I'll take a look and see if we can apply the patch for tomorrow's deployment and gather some feedback from the ones generally affected by slowdowns on deployments.
I'm very confident that this will make a world of difference for our staff especially.
Thanks!
- Status changed to Needs work
3 months ago 3:01pm 19 September 2024 - 🇺🇸United States luke.leber PennsylvaniaI'm pleased to report having patched !41 into prod and did not receive any locking exceptions on deploy this morning.
Setting back to NW for test fails, but !41 seems to do the trick, functionally.
- Status changed to RTBC
3 months ago 9:41pm 19 September 2024 - 🇺🇸United States luke.leber Pennsylvania
That's a clever use of drupal_static.
Everything looks good to me here. Our team reviewed the functional bits yesterday fairly comprehensively in a code review.
Thanks!
- 🇺🇸United States japerry KVUO
Perfect! yah tests look good (both manual and auto) Committed.
- Status changed to Fixed
3 months ago 11:36pm 19 September 2024 - 🇺🇸United States japerry KVUO
Note, I'll have to make some changes to get a new fix for 3.2... which should be out as a full release soon.

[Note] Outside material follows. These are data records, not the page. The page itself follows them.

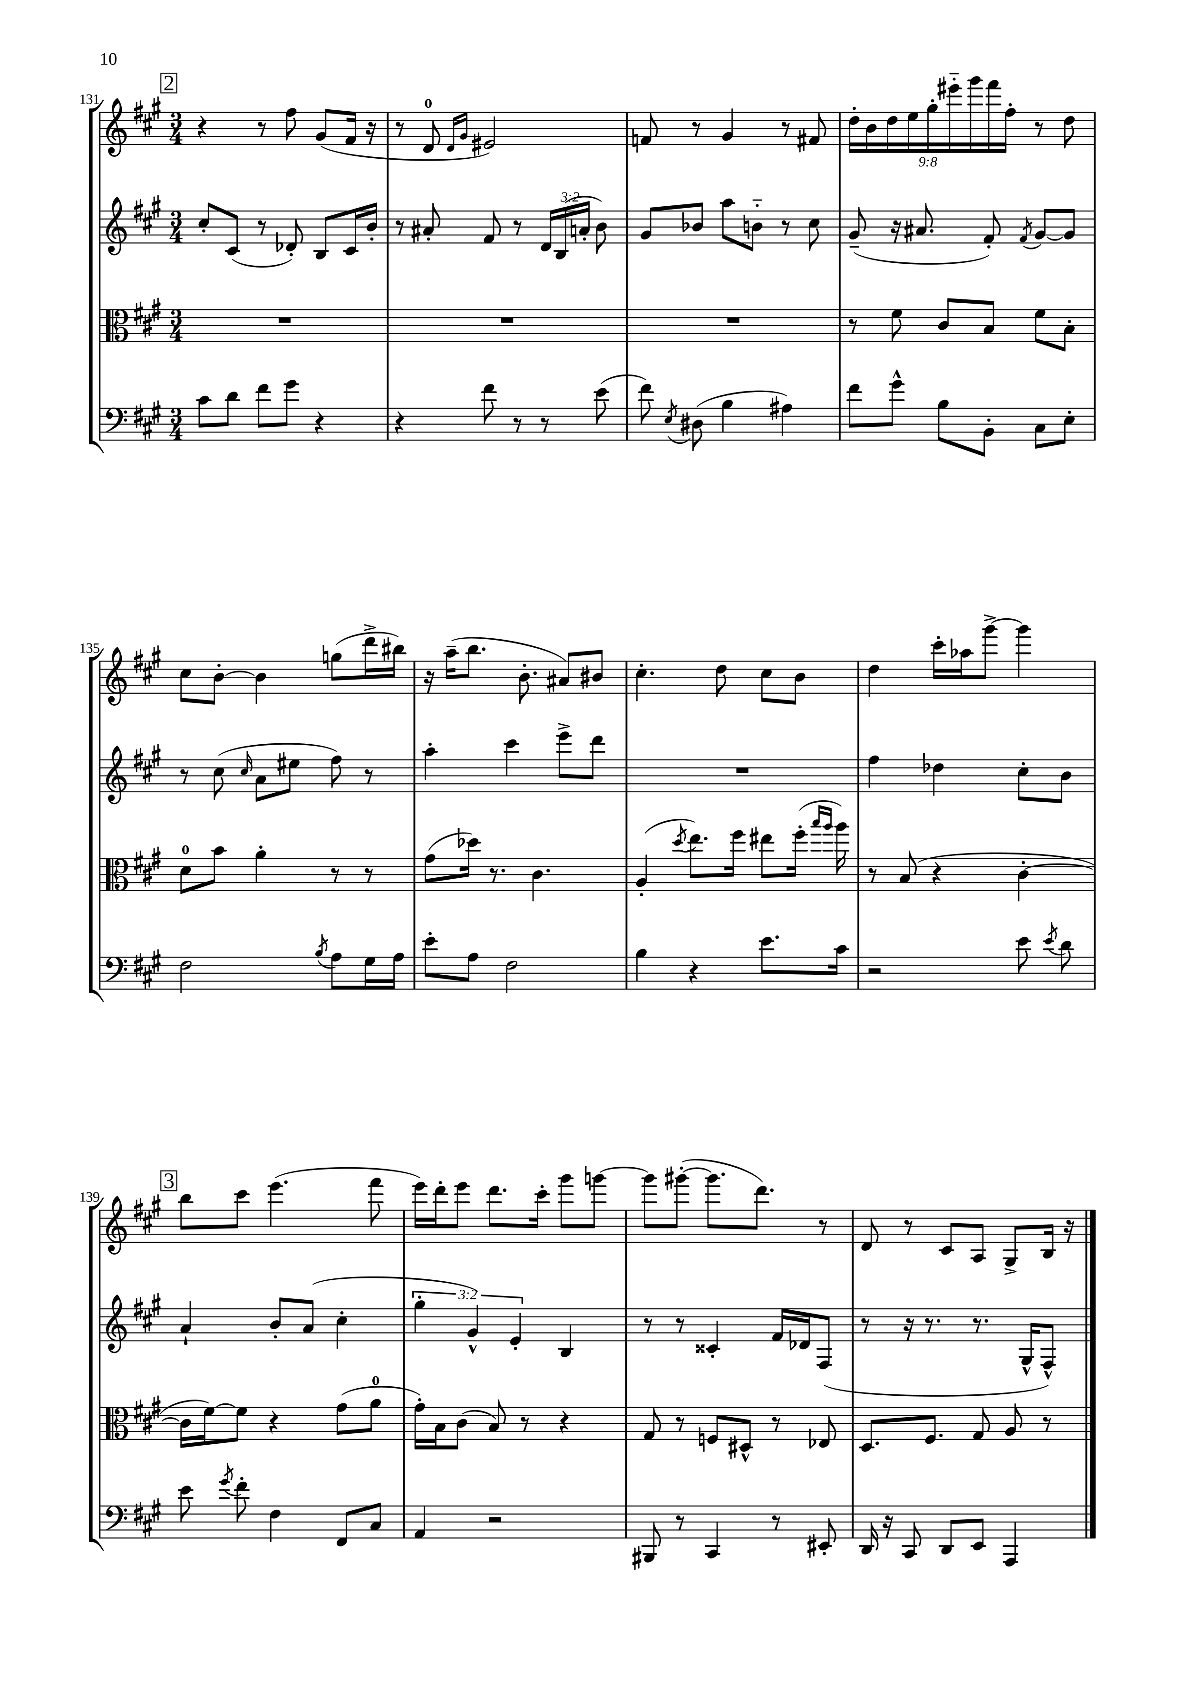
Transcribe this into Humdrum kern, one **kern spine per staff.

**kern	**kern	**kern	**kern
*staff4	*staff3	*staff2	*staff1
*clefF4	*clefC3	*clefG2	*clefG2
*k[f#c#g#]	*k[f#c#g#]	*k[f#c#g#]	*k[f#c#g#]
*M3/4	*M3/4	*M3/4	*M3/4
8c#	2.r	8cc#'	4r
8d	.	(8c#	.
8f#	.	8r	8r
8g#	.	8d-')	8ff#
4r	.	8B	(8g#
.	.	16c#	16f#
.	.	16b'	16r
=	=	=	=
4r	2.r	8r	8r
.	.	8a#'	8d
.	.	.	16qqd
.	.	.	16qqg#
8f#	.	8f#	2e#)
8r	.	8r	.
8r	.	24d	.
.	.	(24B	.
.	.	24a'	.
(8e	.	8b)	.
=	=	=	=
8f#)	2.r	8g#	8f
8qE	.	.	.
(8D#	.	8b-	8r
4B	.	8aa	4g#
.	.	8b'~	.
4A#)	.	8r	8r
.	.	8cc#	8f#
=	=	=	=
8f#	8r	(8g#~	18dd'
.	.	.	18b
.	.	.	18dd
8g#^^	8f#	16r	.
.	.	.	18ee
.	.	8.a#	.
.	.	.	18gg#'
8B	8c#	.	.
.	.	.	18eee#'~
.	.	.	18ggg#
8BB'	8B	8f#')	.
.	.	.	18fff#
.	.	.	18ff#'
.	.	8qf#	.
8C#	8f#	[8g#	8r
8E'	8B'	8g#]	8dd
=	=	=	=
2F#	8d	8r	8cc#
.	8b	(8cc#	[8b'
.	.	16qqcc#	.
.	4a'	8a	4b]
.	.	8ee#	.
8qB	.	.	.
8A	8r	8ff#)	(8gg
16G#	8r	8r	16ddd^
16A	.	.	16bb#)
=	=	=	=
8e'	(8g#	4aa'	16r
.	.	.	(16aa~
8A	16dd-)	.	8.bb
.	8.r	.	.
2F#	.	4ccc#	.
.	.	.	8.b'
.	4.c#	.	.
.	.	8eee^	8a#)
.	.	8ddd	8b#
=	=	=	=
4B	(4A'	2.r	4.cc#'
.	8qdd	.	.
4r	8.ee)	.	.
.	.	.	8dd
.	16ff#	.	.
8.e	8ee#	.	8cc#
.	(16ff#'	.	8b
.	16qqbb	.	.
.	16qqaa	.	.
16c#	16aa)	.	.
=	=	=	=
2r	8r	4ff#	4dd
.	(8B	.	.
.	4r	4dd-	16ccc#'
.	.	.	16aa-
.	.	.	[8ggg#^
8e	[4c#'	8cc#'	4ggg#]
8qe	.	.	.
8d	.	8b	.
=	=	=	=
8e	16c#]	4a`	8bb
.	[16f#)	.	.
8qg#	.	.	.
8f#'	8f#]	.	8ccc#
4F#	4r	8b'	(4.eee
.	.	(8a	.
8FF#	(8g#	4cc#'	.
8C#	8a	.	8fff#
=	=	=	=
4AA	16g#')	6gg#'	16eee)
.	16B	.	16ddd'
.	(8c#	.	8eee
.	.	6g#^^)	.
2r	8B)	.	8.ddd
.	.	6e'	.
.	8r	.	.
.	.	.	16ccc#'
.	4r	4B	8ggg#
.	.	.	[8ggg
=	=	=	=
8BBB#	8G#	8r	8ggg]
8r	8r	8r	([8ggg#'
4CC#	8F	4c##'	8.ggg#]
.	8D#^^	.	.
.	.	.	8.ddd)
8r	8r	16f#	.
.	.	16d-	.
8EE#'	8E-	(8F#	8r
=	=	=	=
16DD	8.D	8r	8d
16r	.	.	.
8CC#	.	16r	8r
.	8.F#	8.r	.
8DD	.	.	8c#
8EE	8G#	8.r	8A
4AAA	8A	.	8G#^
.	.	16G#^^	.
.	8r	8F#^^)	16B
.	.	.	16r
==	==	==	==
*-	*-	*-	*-
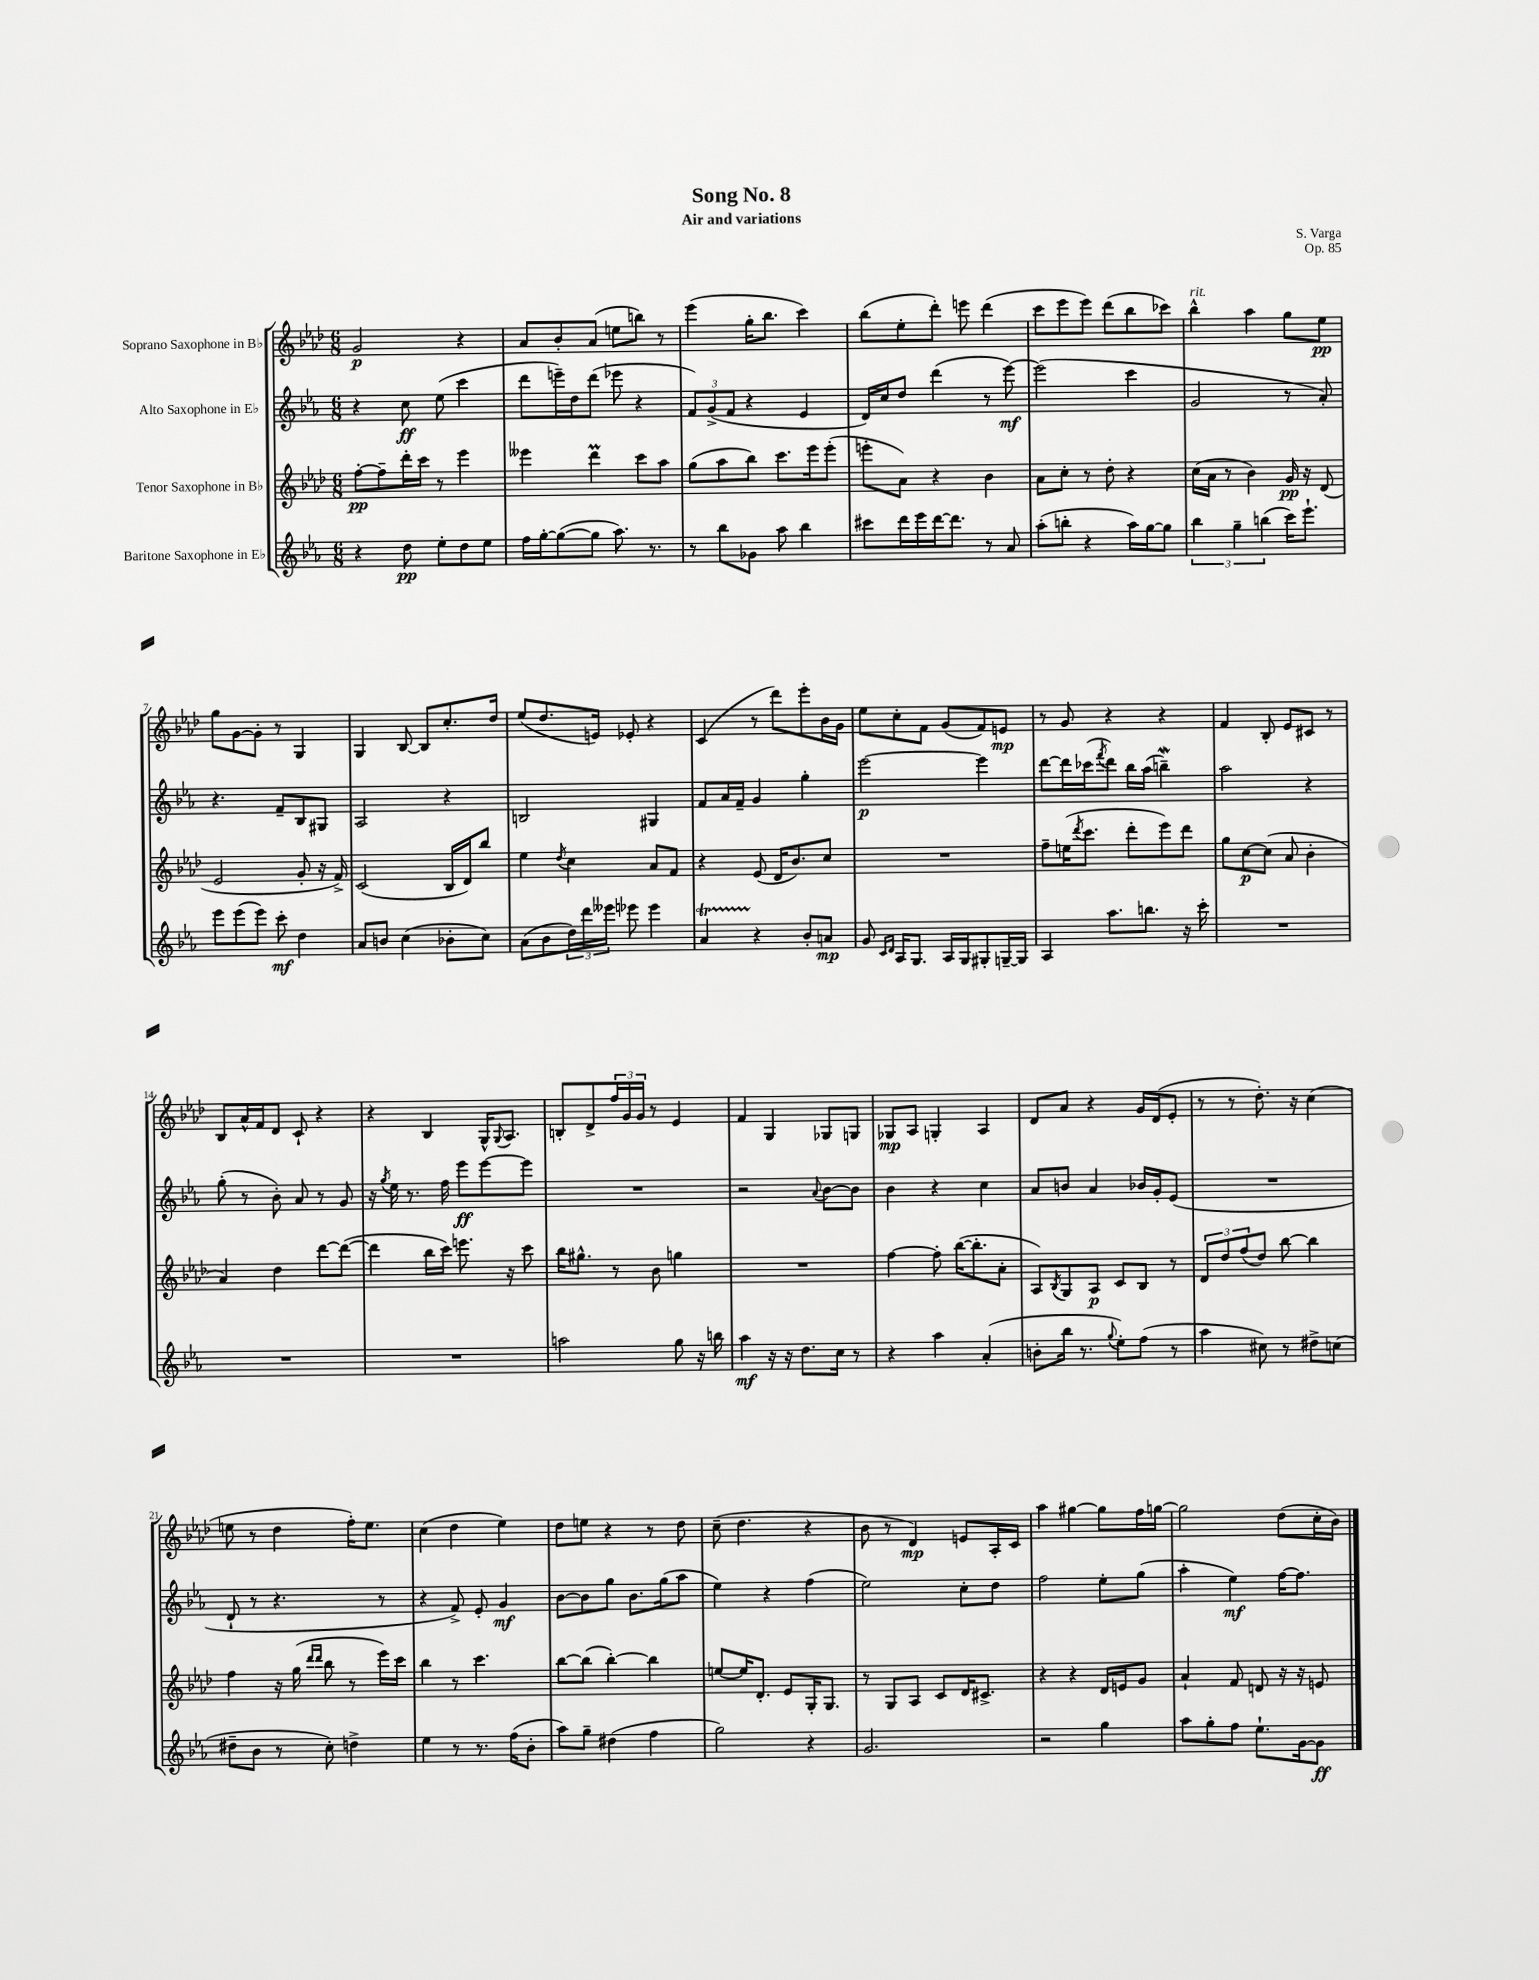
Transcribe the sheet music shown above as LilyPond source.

\header { title = "Song No. 8" composer = "S. Varga" subtitle = "Air and variations" opus = "Op. 85" }
<<
\new StaffGroup <<
\new Staff = "s0" \with { instrumentName = "Soprano Saxophone in Bb" } {
    \clef treble \key aes \major \numericTimeSignature \time 6/8
    g'2\p r4 |
    aes'8 bes'8-. aes'8( e''8 b''8) r8 |
    ees'''4( g''16-. bes''8. c'''4) |
    bes''8( ees''8-. des'''8-.) e'''8 des'''4( |
    c'''8 ees'''8 ees'''8) des'''8( bes''8 ces'''8) |
    bes''4-^^\markup { \italic "rit." } aes''4 g''8 ees''8\pp |
    g''8 g'8~ g'8-. r8 g4 |
    g4 bes8~ bes8 c''8.-. des''16 |
    ees''8( des''8. e'16) ees'8-. r4 |
    c'4( r8 des'''8) ees'''8-. bes'16 g'16 |
    ees''8 c''8-. f'8 g'8( f'8) e'8\mp |
    r8 g'8 r4 r4 |
    f'4 bes8-. ees'8 cis'8 r8 |
    bes8 aes'16-^ f'16 des'8 c'8-! r4 |
    r4 bes4 g16-^ \appoggiatura { g8 } aes8. |
    b8-. des'8-> \tuplet 3/2 { f''16 g'16 g'16 } r8 ees'4 |
    f'4 g4 ges8 g8 |
    ges8\mp aes8 g4-. aes4 |
    des'8 aes'8 r4 g'16 des'16( ees'8-. |
    r8 r8 des''8.-.) r16 c''4( |
    e''8 r8 des''4 f''16-.) e''8. |
    c''4( des''4 ees''4) |
    des''8 e''8 r4 r8 des''8 |
    c''8--( des''4. r4 |
    bes'8 r8 des'4\mp) e'8 aes16-. c'16 |
    aes''4 gis''4~ gis''8 f''16 g''16~ |
    g''2 des''8( c''16-. bes'16) \bar "|." |
}
\new Staff = "s1" \with { instrumentName = "Alto Saxophone in Eb" } {
    \clef treble \key ees \major \numericTimeSignature \time 6/8
    r4 c''8\ff ees''8( c'''4 |
    d'''8 e'''16--) d''16 d'''8( ees'''8 r4 |
    \tuplet 3/2 { f'8) g'8->( f'8 } r4 ees'4 |
    d'16) c''16 d''8 d'''4( r8 ees'''8~\mf) |
    ees'''2( c'''4 |
    g'2 r8 aes'8-.) |
    r4. f'8-- bes8 gis8 |
    aes2 r4 |
    b2 gis4 |
    f'8 aes'16 f'16-- g'4 g''4-. |
    ees'''2~\p ees'''4 |
    d'''8~ d'''16 ces'''16( \acciaccatura { f'''8 } d'''8) bes''16 aes''16( b''4--\mordent) |
    aes''2 r4 |
    g''8-.( r8 bes'8-.) aes'8 r8 g'8 |
    r16 \acciaccatura { g''8 } ees''16 r8. f''16 ees'''8\ff ees'''8~ ees'''8 |
    R2. |
    r2 \appoggiatura { aes'8 } bes'8~ bes'8 |
    bes'4 r4 c''4 |
    aes'8 b'8 aes'4 bes'16 g'16-. ees'8( |
    R2. |
    d'8-! r8 r4. r8 |
    r4 f'8->) ees'8-. g'4\mf |
    bes'8~ bes'8 g''8 bes'8. g''16( aes''8 |
    ees''4) r4 f''4( |
    ees''2) c''8-. d''8 |
    f''2 ees''8-. g''8( |
    aes''4-. ees''4\mf) f''16~ f''8. \bar "|." |
}
\new Staff = "s2" \with { instrumentName = "Tenor Saxophone in Bb" } {
    \clef treble \key aes \major \numericTimeSignature \time 6/8
    f''8~-.\pp f''8-- des'''16-. c'''16 r8 ees'''4 |
    eeses'''4 des'''4\prall c'''8 aes''8 |
    g''8( aes''8 bes''8) c'''8. ees'''16 ees'''8-.( |
    e'''8-. aes'8) r4 bes'4 |
    aes'8 c''8-. r8 des''8-. r4 |
    c''16( aes'16 r8 bes'4) g'16\pp r16 des'8( |
    ees'2 g'8-. r16 f'16->) |
    c'2( bes16 des'16) bes''8 |
    ees''4 \acciaccatura { des''8 } c''4 aes'8 f'8 |
    r4 ees'8( des'16 bes'8.) c''8 |
    R2. |
    f''8-- e''16( \acciaccatura { des'''8 } c'''8. des'''8-. ees'''8) des'''8 |
    g''8 c''8~\p c''8( aes'8 bes'4-. |
    aes'4) des''4 des'''8~ des'''8~( |
    des'''4 bes''16 c'''16) e'''8. r16 c'''8 |
    bes''16 gis''8.-^ r8 bes'8 g''4 |
    R2. |
    f''4~ f''8-. bes''16~( bes''8.-. aes'8-. |
    aes8) \acciaccatura { bes8 } g8 aes8\p c'8 bes8 r8 |
    \tuplet 3/2 { des'8 des''8 f''8( } des''8) bes''8~ bes''4 |
    f''4 r16 g''16( \grace { des'''16 des'''16 } bes''8 r8 ees'''16) c'''16 |
    bes''4 r8 c'''4. |
    bes''8~ bes''8( bes''4~-.) bes''4 |
    e''8~ e''16 des'8.-. ees'8 g16-. g8. |
    r8 g8 aes8 c'8 des'16 cis'8.-> |
    r4 r4 des'16 e'16 g'8 |
    aes'4-! f'8 d'8 r16 r16 e'8 \bar "|." |
}
\new Staff = "s3" \with { instrumentName = "Baritone Saxophone in Eb" } {
    \clef treble \key ees \major \numericTimeSignature \time 6/8
    r4 d''8\pp ees''8-. d''8 ees''8 |
    f''16 g''16~-. g''8~( g''8 aes''8.) r8. |
    r8 bes''8 ges'8 aes''8 bes''4 |
    cis'''8 d'''16 ees'''16 d'''16~ d'''8. r8 aes'8 |
    aes''8-.( b''8-. r4 aes''16) g''16~ g''8 |
    \tuplet 3/2 { bes''4 g''4-- b''4( } c'''16) ees'''8.-! |
    ees'''8 ees'''8( ees'''8) c'''8-.\mf d''4 |
    aes'8 b'8 c''4( bes'8-. c''8) |
    aes'8( bes'8 \tuplet 3/2 { d''16) d'''16 eeses'''16 } ees'''8 ees'''4 |
    aes'4\startTrillSpan r4\stopTrillSpan bes'8-. a'8\mp |
    g'8 \grace { c'16 d'16 } aes16 g8. aes16 g16 gis8-. g16~-- g16 |
    aes4 aes''8. b''8. r16 c'''16-. |
    R2. |
    R2. |
    R2. |
    a''2 g''8 r16 b''16 |
    aes''4\mf r16 r16 d''8. c''16 r8 |
    r4 aes''4 aes'4-.( |
    b'8-. bes''16 r8. \appoggiatura { g''8 } ees''8-.) f''8( r8 |
    aes''4 cis''8) r8 dis''8-> c''8( |
    dis''8-- bes'8 r8 c''8-.) d''4-> |
    ees''4 r8 r8. f''16( bes'8-. |
    aes''8) g''8-- dis''4( f''4 |
    g''2) r4 |
    g'2. |
    r2 g''4 |
    aes''8 g''8-. f''8 ees''8.-! g'16~ g'8\ff \bar "|." |
}
>>
>>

- 🇺🇸United States luke.leber Pennsylvania
Issue credit should be given to Benji Fisher too, as he performed a critical review.
- 🇺🇸United States japerry KVUO
Oh he didn't show up on the issue queue but I see it in the tracker. Done! Also, @luke.leber, if you get a chance, can you test against Acquia Search 3.2.0-rc1? Automated tests are passing, but we don't have great insight into the various configurations customers have. Once thats done, we can make 3.2.0 and not have to maintain two branches.
- 🇺🇸United States luke.leber Pennsylvania
I can ask our search specialist to take a look at the changes and give things a test drive. We have quite a bit of other stuff going on, but there may be down extra hours.
Can we get a "cut a 3.2.0 issue" spun up so he can report the feedback on it?
Thanks
Automatically closed - issue fixed for 2 weeks with no activity.